I think a lot of the "bad stuff" can be seen as an advantage. Like for
example:

\- Lack of strong typing \- User don't have to bother with the data type at
first, they go directly into the logic

\- Typecasting when comparing \- faster for quick comparison. E.g. if a user
wants to check if the input of the user is equal to a certain number, he
doesn't have to cast it as an int/float/whatever before, he just does "10" ==
10 and it just works.

And also, its greatest strength I think is the fact that it's the language of
the web, and web development has the lowest "barrier to entry", because all
you need is a notepad and a browser and you can easily develop and test.

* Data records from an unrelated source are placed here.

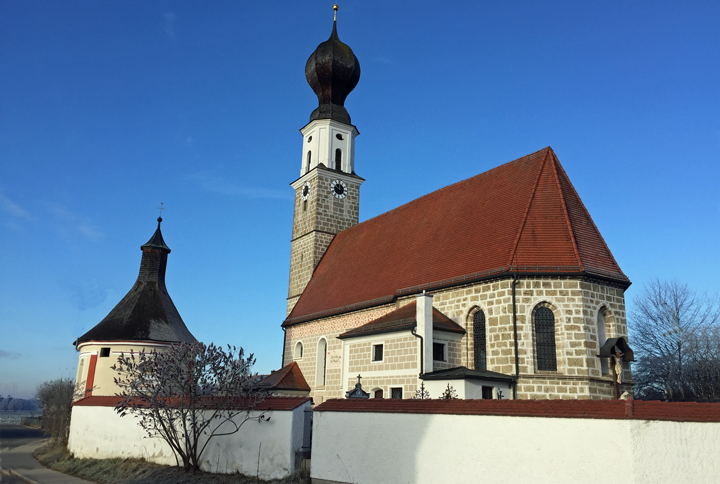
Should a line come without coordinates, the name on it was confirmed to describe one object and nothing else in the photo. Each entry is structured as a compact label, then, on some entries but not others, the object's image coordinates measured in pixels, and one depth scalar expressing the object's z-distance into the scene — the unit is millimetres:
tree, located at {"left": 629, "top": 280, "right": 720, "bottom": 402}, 31234
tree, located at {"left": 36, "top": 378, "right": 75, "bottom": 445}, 27641
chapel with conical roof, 26328
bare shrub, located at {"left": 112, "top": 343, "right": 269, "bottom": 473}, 12844
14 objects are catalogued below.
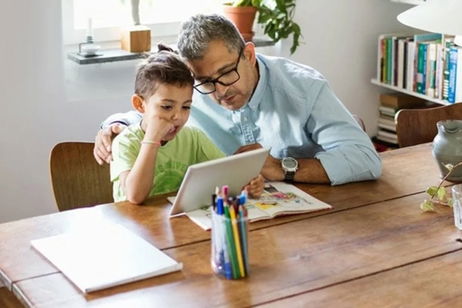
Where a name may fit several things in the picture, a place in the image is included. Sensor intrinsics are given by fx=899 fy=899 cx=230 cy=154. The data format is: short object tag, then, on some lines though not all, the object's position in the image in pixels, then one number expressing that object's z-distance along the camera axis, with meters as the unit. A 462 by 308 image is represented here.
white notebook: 1.94
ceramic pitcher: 2.61
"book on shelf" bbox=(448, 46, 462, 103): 4.07
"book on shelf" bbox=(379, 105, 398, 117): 4.54
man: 2.57
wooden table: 1.88
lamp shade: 2.04
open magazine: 2.31
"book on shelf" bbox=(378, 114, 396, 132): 4.56
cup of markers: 1.92
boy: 2.40
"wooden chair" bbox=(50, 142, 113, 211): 2.74
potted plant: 4.00
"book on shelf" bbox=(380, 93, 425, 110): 4.52
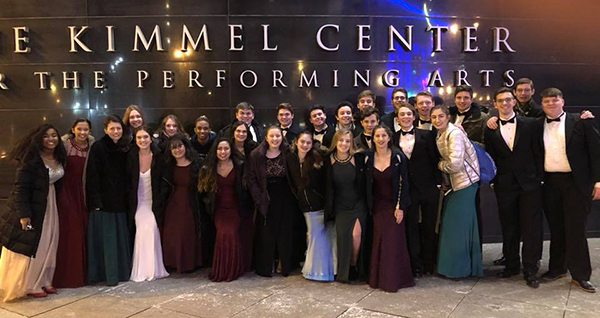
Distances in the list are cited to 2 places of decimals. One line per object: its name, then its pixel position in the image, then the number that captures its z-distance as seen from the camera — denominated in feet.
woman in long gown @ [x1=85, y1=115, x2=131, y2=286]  16.84
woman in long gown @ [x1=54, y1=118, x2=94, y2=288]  16.75
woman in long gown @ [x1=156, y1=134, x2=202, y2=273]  17.63
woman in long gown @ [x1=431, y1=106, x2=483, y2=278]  16.62
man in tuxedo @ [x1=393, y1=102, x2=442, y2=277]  16.97
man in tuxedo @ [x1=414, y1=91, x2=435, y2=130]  18.26
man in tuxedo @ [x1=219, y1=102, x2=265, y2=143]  20.06
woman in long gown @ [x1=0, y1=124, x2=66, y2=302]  15.30
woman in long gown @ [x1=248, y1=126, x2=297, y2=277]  17.37
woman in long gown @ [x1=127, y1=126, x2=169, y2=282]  17.47
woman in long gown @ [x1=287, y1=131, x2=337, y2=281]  16.92
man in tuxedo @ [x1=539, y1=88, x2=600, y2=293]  15.74
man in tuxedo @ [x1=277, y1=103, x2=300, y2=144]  19.85
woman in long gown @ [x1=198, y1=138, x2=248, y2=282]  17.31
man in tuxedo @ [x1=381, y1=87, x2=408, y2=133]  18.50
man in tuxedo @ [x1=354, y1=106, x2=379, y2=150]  17.67
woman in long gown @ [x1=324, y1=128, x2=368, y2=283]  16.46
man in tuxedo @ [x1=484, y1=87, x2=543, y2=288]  16.46
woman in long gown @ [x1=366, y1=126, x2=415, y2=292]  16.08
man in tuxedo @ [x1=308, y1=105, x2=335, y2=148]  19.56
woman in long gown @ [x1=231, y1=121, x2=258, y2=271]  18.10
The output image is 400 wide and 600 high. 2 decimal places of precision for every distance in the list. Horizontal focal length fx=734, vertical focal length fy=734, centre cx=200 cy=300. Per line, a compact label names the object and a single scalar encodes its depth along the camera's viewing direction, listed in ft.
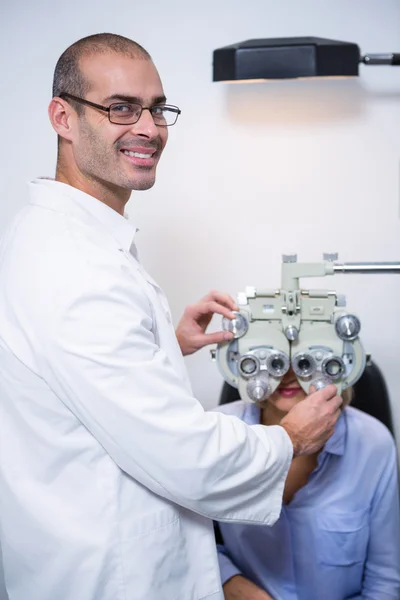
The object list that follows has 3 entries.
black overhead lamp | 5.21
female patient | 5.07
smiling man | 3.75
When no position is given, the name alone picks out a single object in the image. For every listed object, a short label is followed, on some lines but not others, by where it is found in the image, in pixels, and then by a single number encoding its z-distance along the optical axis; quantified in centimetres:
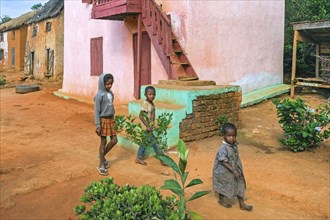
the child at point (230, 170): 374
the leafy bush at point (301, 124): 566
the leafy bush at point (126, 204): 229
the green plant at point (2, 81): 2020
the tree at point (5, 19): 4416
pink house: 854
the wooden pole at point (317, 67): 1088
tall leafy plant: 230
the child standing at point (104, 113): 498
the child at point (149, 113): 525
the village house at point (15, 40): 2684
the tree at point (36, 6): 4124
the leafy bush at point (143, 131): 515
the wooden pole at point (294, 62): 1039
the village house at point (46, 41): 1948
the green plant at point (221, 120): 673
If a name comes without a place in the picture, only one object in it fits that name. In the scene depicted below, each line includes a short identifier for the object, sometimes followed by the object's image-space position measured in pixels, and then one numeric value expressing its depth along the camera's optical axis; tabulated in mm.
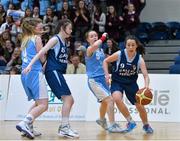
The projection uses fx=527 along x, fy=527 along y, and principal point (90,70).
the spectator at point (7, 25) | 14812
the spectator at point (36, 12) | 14688
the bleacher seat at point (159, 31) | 15352
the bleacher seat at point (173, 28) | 15484
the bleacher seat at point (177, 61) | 13061
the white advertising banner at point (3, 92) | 11188
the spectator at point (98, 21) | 14552
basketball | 7898
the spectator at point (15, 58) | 13484
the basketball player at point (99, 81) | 8250
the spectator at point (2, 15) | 15312
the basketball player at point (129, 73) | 8180
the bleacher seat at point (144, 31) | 15203
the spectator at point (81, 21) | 14398
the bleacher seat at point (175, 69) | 12559
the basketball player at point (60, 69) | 7496
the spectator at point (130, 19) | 14547
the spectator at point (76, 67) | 12305
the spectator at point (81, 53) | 12930
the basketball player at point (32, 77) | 7449
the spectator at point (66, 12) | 14541
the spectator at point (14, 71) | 12586
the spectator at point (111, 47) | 13047
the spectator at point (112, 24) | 14500
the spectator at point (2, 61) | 13859
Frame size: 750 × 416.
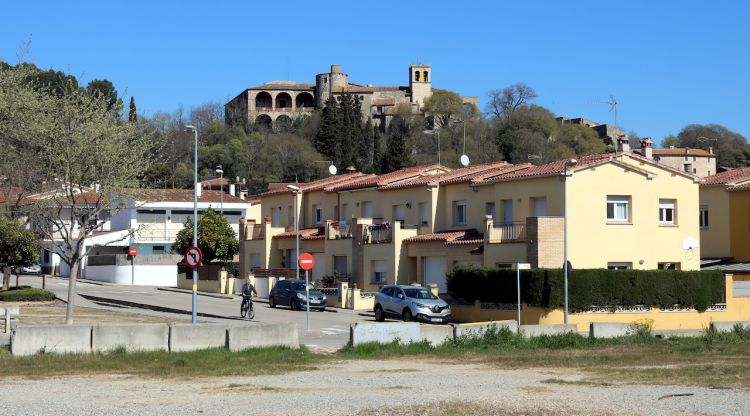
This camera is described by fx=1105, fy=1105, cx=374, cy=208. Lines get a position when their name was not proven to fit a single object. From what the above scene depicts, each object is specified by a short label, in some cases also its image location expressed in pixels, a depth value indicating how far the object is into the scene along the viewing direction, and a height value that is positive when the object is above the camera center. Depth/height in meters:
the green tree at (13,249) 45.97 +1.24
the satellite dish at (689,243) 48.78 +1.84
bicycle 44.47 -1.19
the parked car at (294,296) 50.21 -0.72
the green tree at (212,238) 68.25 +2.54
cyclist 44.19 -0.60
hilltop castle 181.62 +31.10
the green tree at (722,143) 128.62 +18.27
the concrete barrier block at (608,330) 32.00 -1.36
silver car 42.91 -0.91
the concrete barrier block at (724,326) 34.49 -1.29
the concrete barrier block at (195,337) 26.95 -1.43
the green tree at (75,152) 35.56 +4.14
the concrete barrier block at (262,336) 26.86 -1.40
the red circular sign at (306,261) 40.16 +0.70
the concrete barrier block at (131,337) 26.28 -1.42
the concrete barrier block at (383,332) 28.67 -1.35
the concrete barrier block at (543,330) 31.70 -1.36
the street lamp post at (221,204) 77.00 +5.56
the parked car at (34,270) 80.88 +0.49
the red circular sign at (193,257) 35.12 +0.69
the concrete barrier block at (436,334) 29.86 -1.42
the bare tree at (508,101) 155.62 +25.78
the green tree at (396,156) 113.50 +12.99
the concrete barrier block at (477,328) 30.45 -1.28
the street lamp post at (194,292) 36.38 -0.44
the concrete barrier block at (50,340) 25.44 -1.46
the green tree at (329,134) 132.25 +17.74
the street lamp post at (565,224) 39.78 +2.34
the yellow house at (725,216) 54.75 +3.50
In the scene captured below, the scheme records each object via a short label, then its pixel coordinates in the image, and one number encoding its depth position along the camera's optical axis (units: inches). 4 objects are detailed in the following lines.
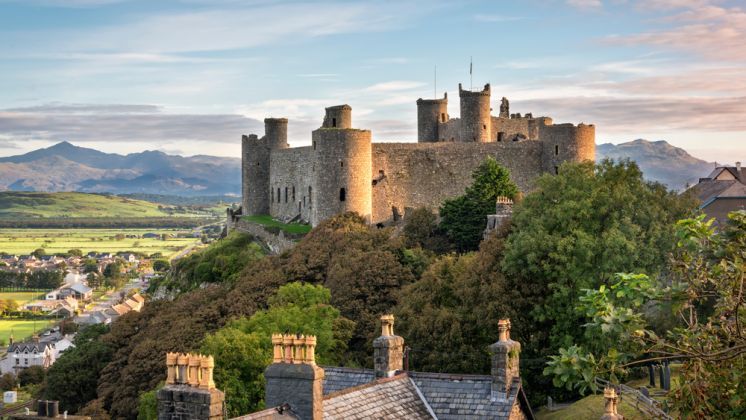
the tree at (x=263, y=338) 1455.5
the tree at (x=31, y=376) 4178.2
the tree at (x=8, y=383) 4190.5
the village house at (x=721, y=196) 2824.8
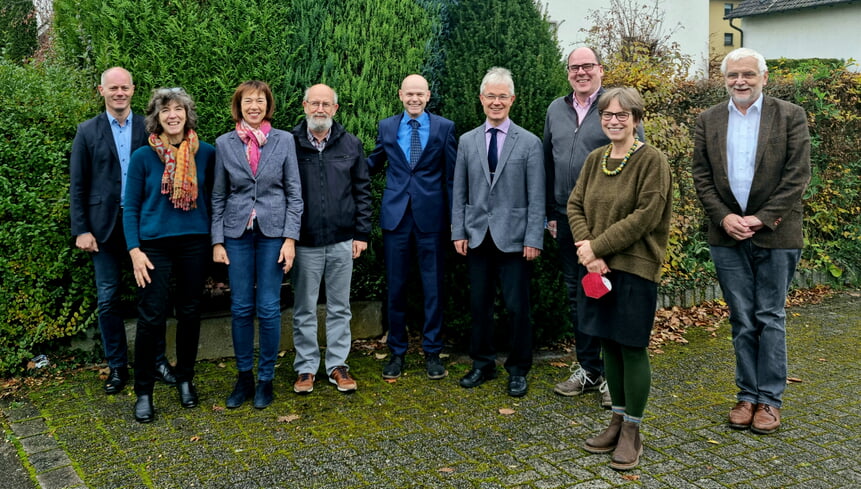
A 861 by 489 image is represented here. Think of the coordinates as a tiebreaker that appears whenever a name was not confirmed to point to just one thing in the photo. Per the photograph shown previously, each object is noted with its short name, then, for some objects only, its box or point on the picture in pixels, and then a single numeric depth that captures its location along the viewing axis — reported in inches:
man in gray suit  200.4
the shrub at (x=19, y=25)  567.8
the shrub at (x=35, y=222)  209.2
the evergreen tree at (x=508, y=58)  227.3
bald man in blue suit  213.9
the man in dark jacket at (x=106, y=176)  199.0
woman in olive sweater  154.6
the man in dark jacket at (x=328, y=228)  203.2
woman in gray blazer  192.1
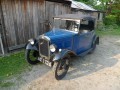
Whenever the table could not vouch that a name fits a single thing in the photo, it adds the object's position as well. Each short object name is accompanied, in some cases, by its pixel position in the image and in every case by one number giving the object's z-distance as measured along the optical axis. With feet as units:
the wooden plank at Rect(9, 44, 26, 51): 14.38
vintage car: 9.77
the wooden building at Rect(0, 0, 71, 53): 13.62
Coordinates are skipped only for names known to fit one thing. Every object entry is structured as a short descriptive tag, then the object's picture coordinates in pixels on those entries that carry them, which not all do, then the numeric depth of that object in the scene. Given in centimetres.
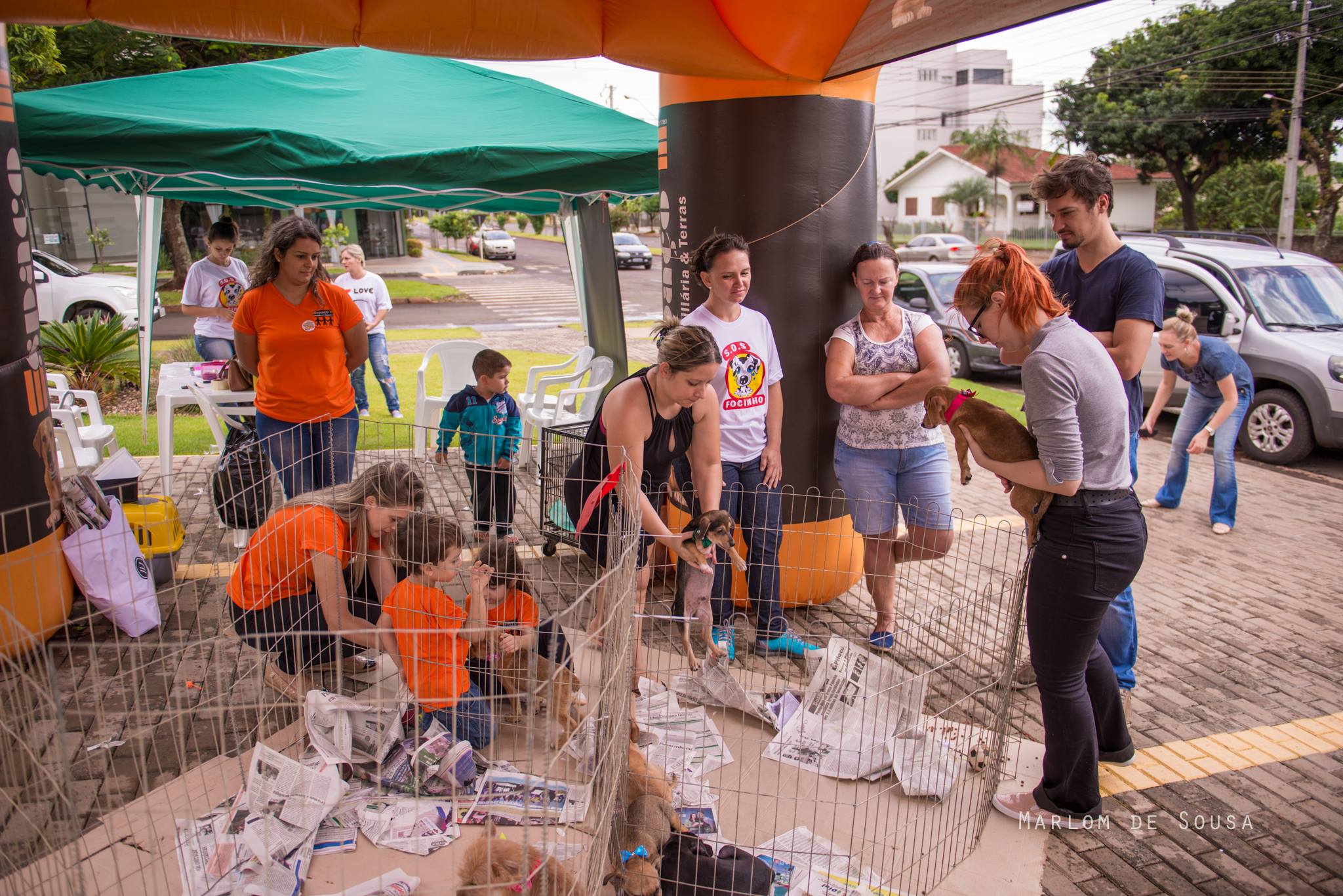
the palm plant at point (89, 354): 970
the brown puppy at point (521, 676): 303
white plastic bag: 411
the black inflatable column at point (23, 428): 373
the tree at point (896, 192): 5822
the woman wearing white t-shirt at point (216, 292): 632
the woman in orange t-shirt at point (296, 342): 439
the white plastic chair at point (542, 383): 689
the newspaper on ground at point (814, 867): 254
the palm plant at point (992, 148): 5112
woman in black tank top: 324
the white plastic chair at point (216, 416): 561
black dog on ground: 246
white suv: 742
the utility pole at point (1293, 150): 2002
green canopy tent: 495
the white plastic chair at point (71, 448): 502
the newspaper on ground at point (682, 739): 320
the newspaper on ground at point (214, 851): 248
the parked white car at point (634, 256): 3198
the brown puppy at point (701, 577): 320
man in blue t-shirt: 316
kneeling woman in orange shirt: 329
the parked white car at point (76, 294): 1370
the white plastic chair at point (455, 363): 771
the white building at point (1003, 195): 4238
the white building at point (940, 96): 6706
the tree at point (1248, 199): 3047
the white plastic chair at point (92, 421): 554
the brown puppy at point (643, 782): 266
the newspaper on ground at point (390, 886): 248
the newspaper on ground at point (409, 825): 275
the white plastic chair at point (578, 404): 682
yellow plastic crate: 463
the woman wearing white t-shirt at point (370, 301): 854
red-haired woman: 255
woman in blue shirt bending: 577
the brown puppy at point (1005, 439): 269
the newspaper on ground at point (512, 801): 275
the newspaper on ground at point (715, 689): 354
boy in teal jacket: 496
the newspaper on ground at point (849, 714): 320
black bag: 434
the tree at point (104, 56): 1554
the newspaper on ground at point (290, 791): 273
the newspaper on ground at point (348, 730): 302
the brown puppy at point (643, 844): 242
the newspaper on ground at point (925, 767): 302
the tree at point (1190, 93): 2464
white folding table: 565
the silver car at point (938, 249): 3222
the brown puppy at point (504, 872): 217
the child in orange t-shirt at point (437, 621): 310
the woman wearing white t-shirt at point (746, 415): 387
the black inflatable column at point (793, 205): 419
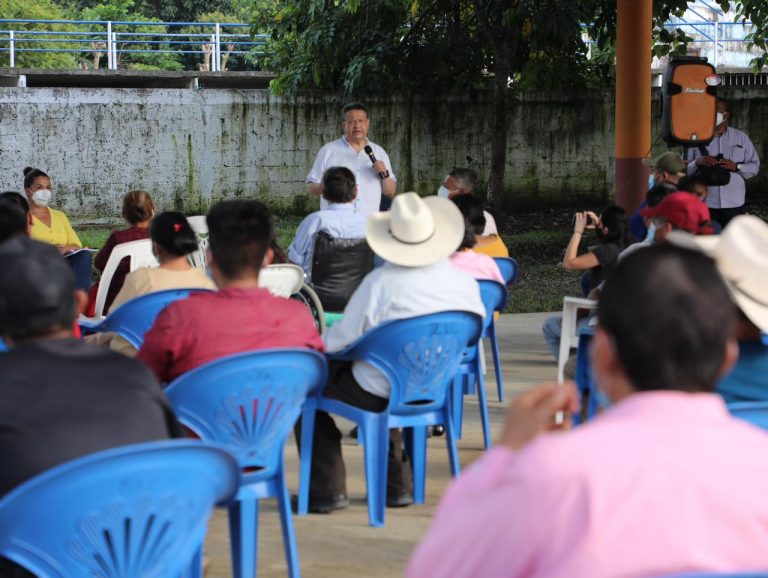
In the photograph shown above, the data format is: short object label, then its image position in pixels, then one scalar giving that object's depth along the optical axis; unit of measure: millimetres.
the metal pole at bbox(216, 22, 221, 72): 23041
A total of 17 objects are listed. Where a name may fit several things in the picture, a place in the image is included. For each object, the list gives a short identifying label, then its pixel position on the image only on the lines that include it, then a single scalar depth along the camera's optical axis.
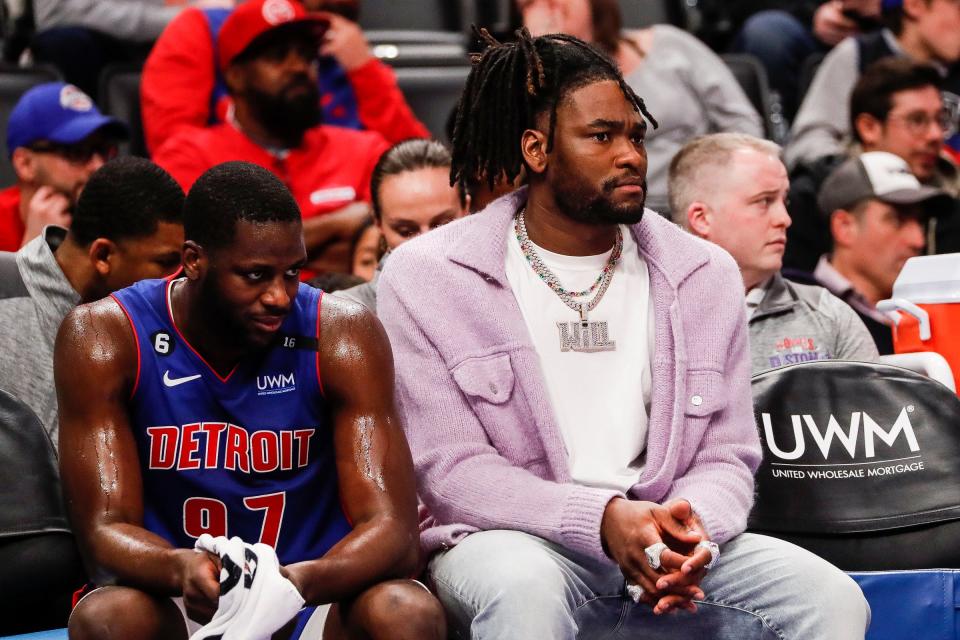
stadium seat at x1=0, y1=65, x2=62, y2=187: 9.92
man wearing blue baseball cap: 9.01
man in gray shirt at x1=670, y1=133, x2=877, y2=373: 7.58
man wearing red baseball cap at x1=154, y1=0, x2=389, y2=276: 9.51
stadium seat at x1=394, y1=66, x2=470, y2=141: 11.30
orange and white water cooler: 7.16
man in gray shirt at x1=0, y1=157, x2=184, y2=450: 6.36
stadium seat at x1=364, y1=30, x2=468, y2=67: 11.54
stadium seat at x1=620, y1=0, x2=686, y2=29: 12.31
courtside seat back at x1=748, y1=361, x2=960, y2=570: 6.12
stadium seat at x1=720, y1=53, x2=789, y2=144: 11.66
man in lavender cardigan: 5.12
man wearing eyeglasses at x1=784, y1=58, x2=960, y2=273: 10.27
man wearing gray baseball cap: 9.16
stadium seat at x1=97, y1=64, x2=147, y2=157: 10.16
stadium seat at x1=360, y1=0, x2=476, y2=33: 12.05
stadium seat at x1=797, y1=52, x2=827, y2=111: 12.55
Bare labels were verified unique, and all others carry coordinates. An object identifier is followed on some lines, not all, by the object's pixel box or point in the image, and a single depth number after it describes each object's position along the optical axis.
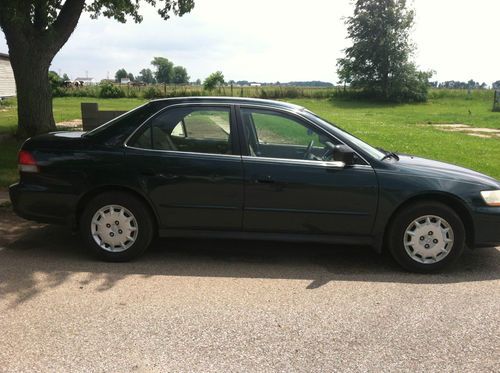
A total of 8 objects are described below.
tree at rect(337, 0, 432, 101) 53.38
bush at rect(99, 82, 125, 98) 51.09
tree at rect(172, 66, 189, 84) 144.50
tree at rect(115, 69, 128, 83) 146.10
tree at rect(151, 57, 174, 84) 142.88
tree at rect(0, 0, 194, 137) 11.46
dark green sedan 4.52
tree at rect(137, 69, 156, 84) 155.40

Anyway, as many people have pointed out, I don't think it matters that much
what language you start with, because it makes you learn the logic of
programming, which is then transferable to all other languages anyway.

------
z3t4
What is the business model ? Or is it a PR app ? How do you get a job like
this, where you can do public good and not have to worry about founding !?

------
linuxftw
No one is going to learn to be an effective programmer using a smartphone.

I do expect a lot of people to install it, use it for 5 minutes, and never
bother with it again. It's a perfectly suitable way to push people out of
programming because there's no way you can get a real feel for it with a
smartphone. All of the 'learn to "code"' applications that don't involve
writing actual software seem like a giant waste of time and effort to me.

------
xopher
I installed it last week. I was torn whether the constant reminders to do it
was helpful or annoying.

------
tomc1985
Why so cute? :(

------
originalsimba
"The road to hell is paved with good intentions"

Can they please just stop putting their fingers in every pie? I WANT Free
coding lesson websites, but not from google thanks. They should stick to
github with their contributions.

It's difficult to enjoy our lives, with these corporations strolling in like
"IS THAT FUN WE SEE?!?!" (because they're giants)